Steve Tarani weapon disarming
In Steve’s line of work, keeping with the most current information in tactics and methodologies is essential.

One technique is to hit the attacker in the head very hard—this almost always loosens the grip. If you cannot reach the head, then your next best bet is to strike the weapon hand. Just like you smash your hand into a doorknob or the corner of a piece of furniture and the keys go flying out of your hand, the same will work on your attacker if you can get it—remember only if it is accidental or incidental.

Another weapon disarming option in addition to striking is to control the weapon hand. One of my FMA instructors, Punonguro Edgar Sulite, who is now deceased, was the founder of the Lameco System of Eskrima, one of the arts that has a very high level of proficiency at weapon disarming. A combative concept he shared with me was the “father of the four fingers.” What this means is to consider the thumb, our opposing digit, to be the father of the four fingers.

He used to say to me, “If you can control the father of the four fingers, you can control the entire family [hand].” Disarming by controlling the weapon hand is to control the thumb. The technique is to take the strongest part of your hand, which is your four fingers opposing your thumb, and place those four fingers of yours on the base of your opponent’s thumb. Not on the thumbnail, not on the wrist, but on the base of their thumb. If you can control that one muscle at the base of their thumb, which activates the opposing digit, you can control the weapon.

You have three viable response options in weapons disarming.
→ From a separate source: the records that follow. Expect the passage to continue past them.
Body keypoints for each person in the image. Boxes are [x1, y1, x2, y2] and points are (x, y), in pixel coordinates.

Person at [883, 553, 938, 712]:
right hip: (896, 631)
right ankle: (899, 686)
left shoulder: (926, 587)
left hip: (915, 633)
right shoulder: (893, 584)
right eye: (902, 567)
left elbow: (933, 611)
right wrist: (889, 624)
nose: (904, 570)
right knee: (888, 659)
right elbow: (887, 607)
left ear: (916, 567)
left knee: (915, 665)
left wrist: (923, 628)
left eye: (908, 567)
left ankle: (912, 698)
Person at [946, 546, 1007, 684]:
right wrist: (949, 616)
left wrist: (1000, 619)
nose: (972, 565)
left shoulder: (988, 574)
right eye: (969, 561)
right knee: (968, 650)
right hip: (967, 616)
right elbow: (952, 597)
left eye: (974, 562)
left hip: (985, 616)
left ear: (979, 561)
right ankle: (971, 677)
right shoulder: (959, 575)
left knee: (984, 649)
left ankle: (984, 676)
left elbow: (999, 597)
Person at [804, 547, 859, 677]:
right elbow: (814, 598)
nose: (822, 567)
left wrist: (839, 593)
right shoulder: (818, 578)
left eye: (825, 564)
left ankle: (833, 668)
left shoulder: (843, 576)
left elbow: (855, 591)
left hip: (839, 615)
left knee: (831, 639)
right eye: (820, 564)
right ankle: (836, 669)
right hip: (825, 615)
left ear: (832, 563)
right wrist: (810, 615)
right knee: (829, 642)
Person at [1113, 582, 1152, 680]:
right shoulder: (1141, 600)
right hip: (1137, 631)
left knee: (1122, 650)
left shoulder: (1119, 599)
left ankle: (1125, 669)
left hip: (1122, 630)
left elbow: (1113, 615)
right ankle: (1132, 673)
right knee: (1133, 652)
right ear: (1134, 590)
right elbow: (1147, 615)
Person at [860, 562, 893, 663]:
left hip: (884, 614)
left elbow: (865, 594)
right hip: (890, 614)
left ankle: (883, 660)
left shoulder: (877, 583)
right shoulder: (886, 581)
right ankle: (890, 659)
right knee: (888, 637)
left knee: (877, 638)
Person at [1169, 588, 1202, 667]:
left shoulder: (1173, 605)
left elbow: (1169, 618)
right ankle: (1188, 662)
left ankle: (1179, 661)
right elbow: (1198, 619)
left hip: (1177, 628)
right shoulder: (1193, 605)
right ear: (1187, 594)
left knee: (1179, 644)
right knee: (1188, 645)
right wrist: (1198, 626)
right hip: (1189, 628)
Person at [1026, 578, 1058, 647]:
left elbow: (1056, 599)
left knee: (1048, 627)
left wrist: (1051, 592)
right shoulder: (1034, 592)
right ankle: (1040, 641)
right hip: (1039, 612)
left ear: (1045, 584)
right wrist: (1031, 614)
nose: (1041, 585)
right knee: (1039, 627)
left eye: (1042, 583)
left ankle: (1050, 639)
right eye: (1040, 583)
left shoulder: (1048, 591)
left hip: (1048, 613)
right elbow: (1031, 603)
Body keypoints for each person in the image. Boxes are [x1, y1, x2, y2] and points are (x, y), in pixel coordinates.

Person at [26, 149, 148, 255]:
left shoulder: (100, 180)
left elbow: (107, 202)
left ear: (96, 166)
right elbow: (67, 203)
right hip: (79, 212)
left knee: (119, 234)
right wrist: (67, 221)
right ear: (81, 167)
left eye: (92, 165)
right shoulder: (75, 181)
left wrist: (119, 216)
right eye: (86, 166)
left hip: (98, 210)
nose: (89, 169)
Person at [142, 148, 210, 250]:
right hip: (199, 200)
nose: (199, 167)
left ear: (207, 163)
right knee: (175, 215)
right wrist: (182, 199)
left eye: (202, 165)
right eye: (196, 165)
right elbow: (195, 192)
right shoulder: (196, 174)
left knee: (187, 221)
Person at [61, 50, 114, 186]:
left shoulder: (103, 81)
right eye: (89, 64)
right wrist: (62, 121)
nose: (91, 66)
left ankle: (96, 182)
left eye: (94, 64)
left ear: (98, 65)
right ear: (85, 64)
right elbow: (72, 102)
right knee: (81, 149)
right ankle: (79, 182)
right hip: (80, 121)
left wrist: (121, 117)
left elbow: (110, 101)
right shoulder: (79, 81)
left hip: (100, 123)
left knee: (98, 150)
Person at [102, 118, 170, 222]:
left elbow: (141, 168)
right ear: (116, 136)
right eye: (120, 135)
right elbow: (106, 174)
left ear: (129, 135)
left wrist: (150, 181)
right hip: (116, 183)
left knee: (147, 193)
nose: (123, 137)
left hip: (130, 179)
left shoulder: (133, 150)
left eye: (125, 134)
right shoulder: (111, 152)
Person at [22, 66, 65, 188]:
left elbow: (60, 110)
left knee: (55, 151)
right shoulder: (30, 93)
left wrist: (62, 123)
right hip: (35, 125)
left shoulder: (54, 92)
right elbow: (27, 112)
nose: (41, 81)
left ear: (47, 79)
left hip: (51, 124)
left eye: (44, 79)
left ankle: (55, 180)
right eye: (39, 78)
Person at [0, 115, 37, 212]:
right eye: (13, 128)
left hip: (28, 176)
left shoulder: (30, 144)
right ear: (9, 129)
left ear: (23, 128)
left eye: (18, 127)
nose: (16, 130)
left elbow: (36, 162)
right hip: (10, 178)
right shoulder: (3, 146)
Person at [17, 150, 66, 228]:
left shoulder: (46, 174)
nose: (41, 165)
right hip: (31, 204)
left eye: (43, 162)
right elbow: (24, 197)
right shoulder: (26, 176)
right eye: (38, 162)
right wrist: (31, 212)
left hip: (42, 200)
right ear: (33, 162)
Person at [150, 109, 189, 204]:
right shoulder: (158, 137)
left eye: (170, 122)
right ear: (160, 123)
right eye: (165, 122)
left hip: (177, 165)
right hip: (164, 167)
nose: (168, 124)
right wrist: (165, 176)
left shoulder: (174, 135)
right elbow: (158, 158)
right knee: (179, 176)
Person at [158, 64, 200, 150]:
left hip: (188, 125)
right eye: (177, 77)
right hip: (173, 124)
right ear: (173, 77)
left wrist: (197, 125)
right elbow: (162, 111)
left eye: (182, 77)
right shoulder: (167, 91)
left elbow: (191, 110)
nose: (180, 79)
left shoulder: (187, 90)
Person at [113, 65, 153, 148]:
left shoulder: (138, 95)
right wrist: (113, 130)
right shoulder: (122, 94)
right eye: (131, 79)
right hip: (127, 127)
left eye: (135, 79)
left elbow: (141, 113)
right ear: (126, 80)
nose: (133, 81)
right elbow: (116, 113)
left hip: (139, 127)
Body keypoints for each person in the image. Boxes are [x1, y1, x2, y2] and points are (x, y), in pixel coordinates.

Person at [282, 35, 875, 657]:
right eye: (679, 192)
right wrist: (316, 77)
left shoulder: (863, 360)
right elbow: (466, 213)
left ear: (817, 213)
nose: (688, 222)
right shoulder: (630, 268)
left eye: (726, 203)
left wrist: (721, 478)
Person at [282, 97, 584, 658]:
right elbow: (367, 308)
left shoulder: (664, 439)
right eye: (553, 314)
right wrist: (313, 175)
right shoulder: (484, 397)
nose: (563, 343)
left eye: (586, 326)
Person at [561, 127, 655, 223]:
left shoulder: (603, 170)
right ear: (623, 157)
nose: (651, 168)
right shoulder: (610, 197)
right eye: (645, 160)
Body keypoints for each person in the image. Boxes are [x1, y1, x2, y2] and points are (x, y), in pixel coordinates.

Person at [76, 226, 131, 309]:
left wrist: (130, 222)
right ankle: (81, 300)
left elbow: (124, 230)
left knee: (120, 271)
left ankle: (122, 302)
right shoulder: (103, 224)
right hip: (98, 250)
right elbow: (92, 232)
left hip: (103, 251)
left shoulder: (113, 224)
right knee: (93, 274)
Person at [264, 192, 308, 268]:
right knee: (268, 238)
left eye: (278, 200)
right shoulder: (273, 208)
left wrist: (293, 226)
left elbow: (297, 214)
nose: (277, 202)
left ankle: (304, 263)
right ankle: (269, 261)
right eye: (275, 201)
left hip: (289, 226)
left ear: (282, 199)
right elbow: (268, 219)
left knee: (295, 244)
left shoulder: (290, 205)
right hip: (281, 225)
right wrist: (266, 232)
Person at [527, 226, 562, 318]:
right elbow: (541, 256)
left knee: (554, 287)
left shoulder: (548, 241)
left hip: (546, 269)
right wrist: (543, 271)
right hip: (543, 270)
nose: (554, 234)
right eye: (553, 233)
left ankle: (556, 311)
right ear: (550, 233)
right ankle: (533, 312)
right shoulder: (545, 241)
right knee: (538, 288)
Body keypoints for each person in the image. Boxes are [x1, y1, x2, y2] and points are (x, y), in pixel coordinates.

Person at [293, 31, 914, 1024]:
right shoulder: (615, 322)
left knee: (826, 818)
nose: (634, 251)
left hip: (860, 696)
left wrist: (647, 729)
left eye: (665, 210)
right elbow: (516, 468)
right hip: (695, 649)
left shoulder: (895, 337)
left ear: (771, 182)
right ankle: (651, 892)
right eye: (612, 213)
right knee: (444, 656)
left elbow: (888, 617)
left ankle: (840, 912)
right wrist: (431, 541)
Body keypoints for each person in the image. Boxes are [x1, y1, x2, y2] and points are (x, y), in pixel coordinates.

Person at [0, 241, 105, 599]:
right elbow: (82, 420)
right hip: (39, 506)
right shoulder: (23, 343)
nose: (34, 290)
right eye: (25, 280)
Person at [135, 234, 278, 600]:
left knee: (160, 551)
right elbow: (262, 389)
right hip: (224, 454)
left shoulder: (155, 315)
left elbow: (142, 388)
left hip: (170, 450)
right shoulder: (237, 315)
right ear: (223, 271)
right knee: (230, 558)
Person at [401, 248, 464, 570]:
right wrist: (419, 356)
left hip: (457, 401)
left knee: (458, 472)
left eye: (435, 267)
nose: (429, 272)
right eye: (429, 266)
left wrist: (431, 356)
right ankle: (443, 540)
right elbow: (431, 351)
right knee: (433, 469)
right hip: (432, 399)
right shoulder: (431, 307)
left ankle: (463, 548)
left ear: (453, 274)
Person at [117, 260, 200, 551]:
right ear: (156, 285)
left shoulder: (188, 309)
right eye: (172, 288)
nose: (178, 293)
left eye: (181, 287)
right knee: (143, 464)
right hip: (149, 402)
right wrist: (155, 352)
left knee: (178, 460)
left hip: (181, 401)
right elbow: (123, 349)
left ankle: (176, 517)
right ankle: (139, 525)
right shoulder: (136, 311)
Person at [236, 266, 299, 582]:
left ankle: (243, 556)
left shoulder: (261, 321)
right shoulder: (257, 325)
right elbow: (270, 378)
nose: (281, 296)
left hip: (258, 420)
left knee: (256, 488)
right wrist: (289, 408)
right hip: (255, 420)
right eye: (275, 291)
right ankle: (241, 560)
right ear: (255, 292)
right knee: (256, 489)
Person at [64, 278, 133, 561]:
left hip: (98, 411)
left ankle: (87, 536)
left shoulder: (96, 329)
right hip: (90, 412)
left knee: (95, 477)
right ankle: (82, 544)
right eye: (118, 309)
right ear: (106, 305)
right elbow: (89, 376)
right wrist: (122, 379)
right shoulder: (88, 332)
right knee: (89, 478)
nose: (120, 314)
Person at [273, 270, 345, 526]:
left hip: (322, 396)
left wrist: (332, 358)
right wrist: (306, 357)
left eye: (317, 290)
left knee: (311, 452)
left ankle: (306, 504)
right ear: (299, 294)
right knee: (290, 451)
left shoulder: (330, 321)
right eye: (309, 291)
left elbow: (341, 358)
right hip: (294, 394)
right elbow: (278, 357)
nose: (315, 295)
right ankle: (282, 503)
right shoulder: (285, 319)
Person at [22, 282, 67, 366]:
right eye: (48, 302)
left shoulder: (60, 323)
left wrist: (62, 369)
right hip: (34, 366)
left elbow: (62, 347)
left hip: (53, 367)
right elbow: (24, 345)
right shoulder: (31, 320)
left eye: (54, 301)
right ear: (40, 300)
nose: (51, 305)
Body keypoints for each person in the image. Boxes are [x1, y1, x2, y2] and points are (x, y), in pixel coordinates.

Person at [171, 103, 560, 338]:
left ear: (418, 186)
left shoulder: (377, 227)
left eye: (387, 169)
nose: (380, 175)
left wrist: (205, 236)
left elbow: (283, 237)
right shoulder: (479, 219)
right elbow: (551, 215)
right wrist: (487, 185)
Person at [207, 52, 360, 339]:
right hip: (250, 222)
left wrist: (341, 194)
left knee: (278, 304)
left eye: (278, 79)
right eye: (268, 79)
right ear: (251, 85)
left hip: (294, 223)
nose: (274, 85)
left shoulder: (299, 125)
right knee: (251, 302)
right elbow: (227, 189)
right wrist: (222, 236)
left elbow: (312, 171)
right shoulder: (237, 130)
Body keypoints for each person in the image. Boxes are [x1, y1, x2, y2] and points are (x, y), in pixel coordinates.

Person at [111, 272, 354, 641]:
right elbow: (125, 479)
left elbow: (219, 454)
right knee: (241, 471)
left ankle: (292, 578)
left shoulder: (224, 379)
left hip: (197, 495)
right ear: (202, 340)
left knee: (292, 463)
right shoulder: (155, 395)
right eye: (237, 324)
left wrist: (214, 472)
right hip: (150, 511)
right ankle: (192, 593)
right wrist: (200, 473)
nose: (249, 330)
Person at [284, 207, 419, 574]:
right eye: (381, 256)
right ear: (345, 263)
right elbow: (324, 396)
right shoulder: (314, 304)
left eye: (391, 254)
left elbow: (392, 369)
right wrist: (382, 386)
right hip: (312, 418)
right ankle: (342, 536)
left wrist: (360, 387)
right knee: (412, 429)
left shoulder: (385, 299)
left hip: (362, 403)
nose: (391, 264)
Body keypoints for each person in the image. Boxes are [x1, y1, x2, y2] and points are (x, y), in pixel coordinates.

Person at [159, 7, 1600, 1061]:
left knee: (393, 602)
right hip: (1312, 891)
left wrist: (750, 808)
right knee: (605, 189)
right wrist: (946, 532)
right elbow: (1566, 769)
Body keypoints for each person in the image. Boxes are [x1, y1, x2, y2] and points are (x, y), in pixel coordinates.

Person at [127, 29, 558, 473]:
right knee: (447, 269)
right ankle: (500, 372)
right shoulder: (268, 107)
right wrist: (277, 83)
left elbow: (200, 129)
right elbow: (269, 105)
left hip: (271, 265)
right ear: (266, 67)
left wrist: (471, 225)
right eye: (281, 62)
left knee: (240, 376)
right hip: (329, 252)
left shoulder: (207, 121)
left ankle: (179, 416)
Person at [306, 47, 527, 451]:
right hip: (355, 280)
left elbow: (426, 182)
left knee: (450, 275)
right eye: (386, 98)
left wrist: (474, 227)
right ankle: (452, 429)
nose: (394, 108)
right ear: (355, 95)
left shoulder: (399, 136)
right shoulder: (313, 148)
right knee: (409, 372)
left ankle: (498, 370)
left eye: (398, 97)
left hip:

  1. Use your personal weapons (body) to strike—fist, elbow, foot, etc., to make impact.
  2. Use something in your hand like a baseball bat, frying pan, rolling pin, or umbrella to smack the weapon hand.
  3. Control the father of the four fingers, all the while avoiding the business ends of a ballistic or contact weapon.

The very same three options apply to disarming a pistol in wresting it from either a one or two-hand grip. You can go online and look up the hundreds of martial arts and defensive tactics handgun/pistol disarms out there for your review. You will notice that the very first step for the defender of any technique is to move to contact range. It’s impossible to either strike or control the weapon arm if you are not positioned at contact range.

People trying to shoot you in the face with a gun, cut your throat with a knife or cave your head in with an impact weapon are not about to let you disarm that weapon out of their hand. Remember, weapon disarming is either accidental or incidental. It’s imperative to stay mobile, control your distance in the fight, and either strike or control the weapon hand at contact range.

Steve Tarani is a former fulltime CIA protective programs employee, small arms and defensive tactics subject matter expert who served on POTUS 45 pre-election executive protection detail. He is the lead instructor for NRA’s non-ballistic weapons training program offered nationally. Tarani is also a DoD and FLETC-certified federal firearms instructor who has been on staff at Gunsite Academy (AZ) as a Rangemaster for over twenty years. Formerly sworn, he is also a former federal contractor and service provider for the US Defense Intelligence Community, US Naval Special Operations Command and other government agencies. Tarani additionally serves on the National Sheriffs’ Association Committee for School Safety and Security.